Furthermore, neutrophils are able to ‘choose’ a certain defense strategy [176]. For instance, NETosis is considered to be preferred over phagocytosis with increasing pathogen size as reported for fungi hyphae [177]. During this process, the decision for NETosis depends on multiple factors such as the accessibility of MPO and NE in granules [177], successful activation of phagocytosis via pathogen detection as shown for Dectin-1 [177] or cytoskeletal integrity [176, 177].

Beside the main defense pathways shown in Fig. 3, neutrophils can modulate the immune response by de novo synthesis of specific proteins or generation of microparticles [35].

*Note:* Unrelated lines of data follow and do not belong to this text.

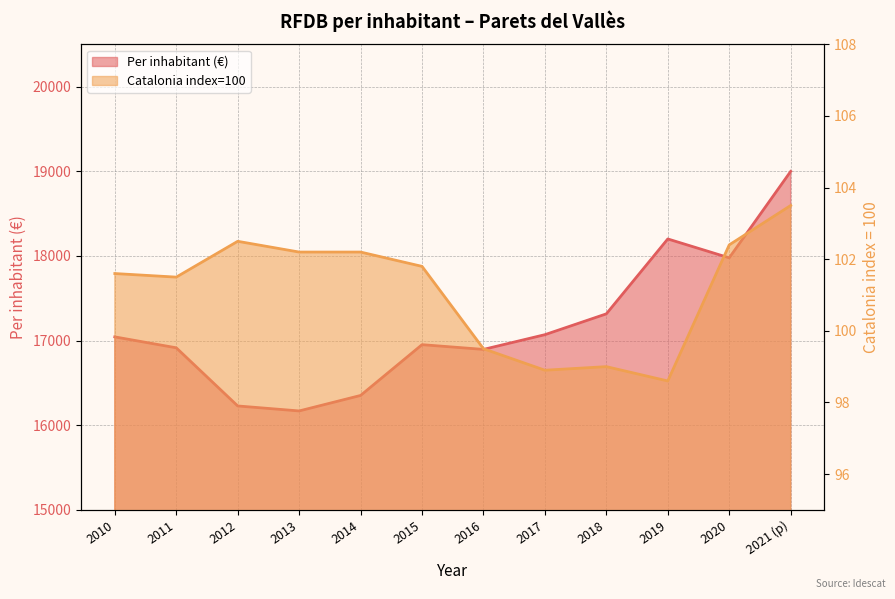

List the labels in order of Per inhabitant (€) value, smallest first.

2013, 2012, 2014, 2016, 2011, 2015, 2010, 2017, 2018, 2020, 2019, 2021 (p)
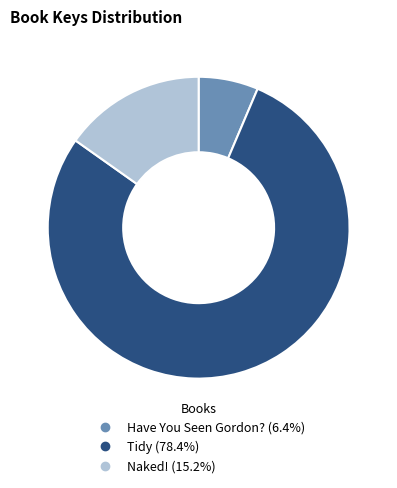

Rank the categories by value from highest to lowest.

Tidy, Naked!, Have You Seen Gordon?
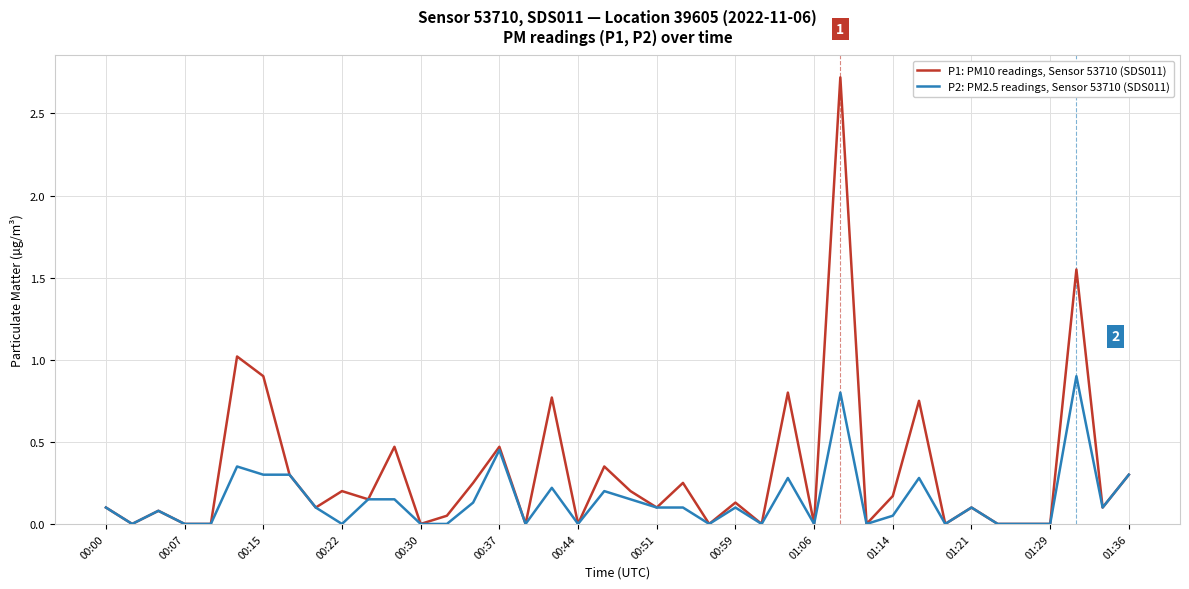

Which series has the largest total across all categories?

P1: PM10 readings, Sensor 53710 (SDS011)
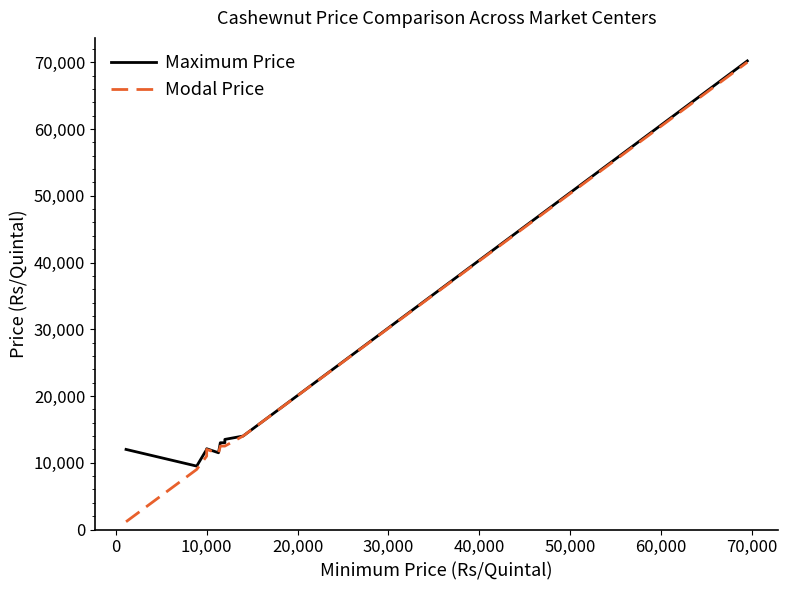

In Modal Price, how many points are higher than both neighbors (excluding endpoints)?

1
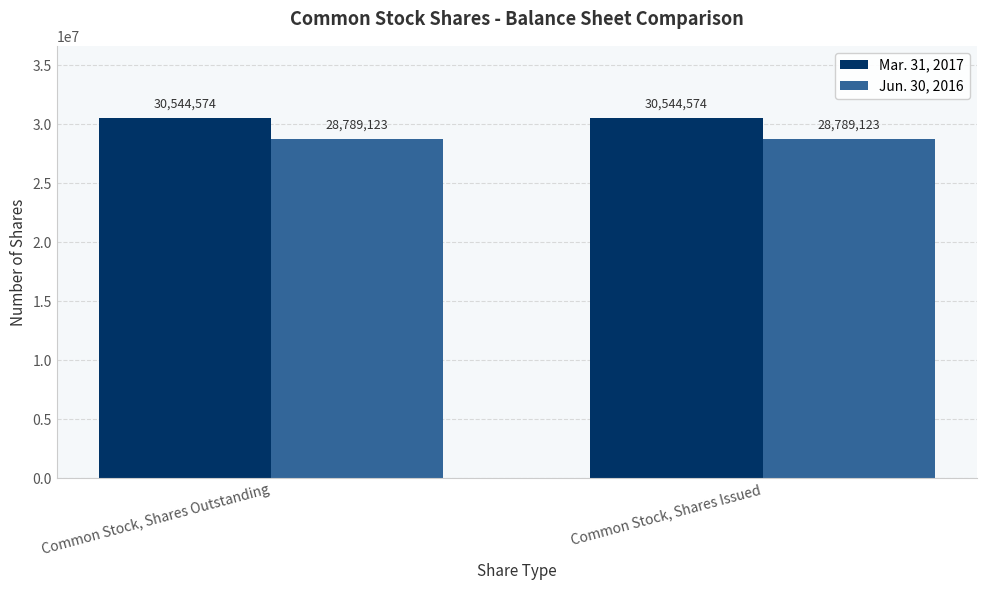

How many bars are there in each group?

2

Microparticles are membrane vesicles filled with heterogeneous content depending on the surrounding conditions and the activating stimulus. They can be released to carry out diverse functions in health and diseases [178]. These functions include contributions to reactions against opsonized particles [179, 180] or induction of pro-inflammatory [181] as well as anti-inflammatory [182, 183] responses.

Over time, activated neutrophils decrease their resistance against anti-apoptotic signaling [184] and, after successfully targeting the pathogen, they undergo apoptosis or, under certain circumstances, autophagy [185]. In this context, they can express ‘find-me’ or ‘eat-me’ signals and are silently cleared by phagocytosis [35, 185, 186]. According to a model of Kennedy and DeLeo, this process can be dysregulated by certain pathogens or in a disease-related context. Importantly, this dysregulation can induce a switch to pro-inflammatory cell death pathways such as pyroptosis, oncosis and NETosis [185, 187] accompanied by subsequent tissue damage and acute as well as chronic inflammation [35].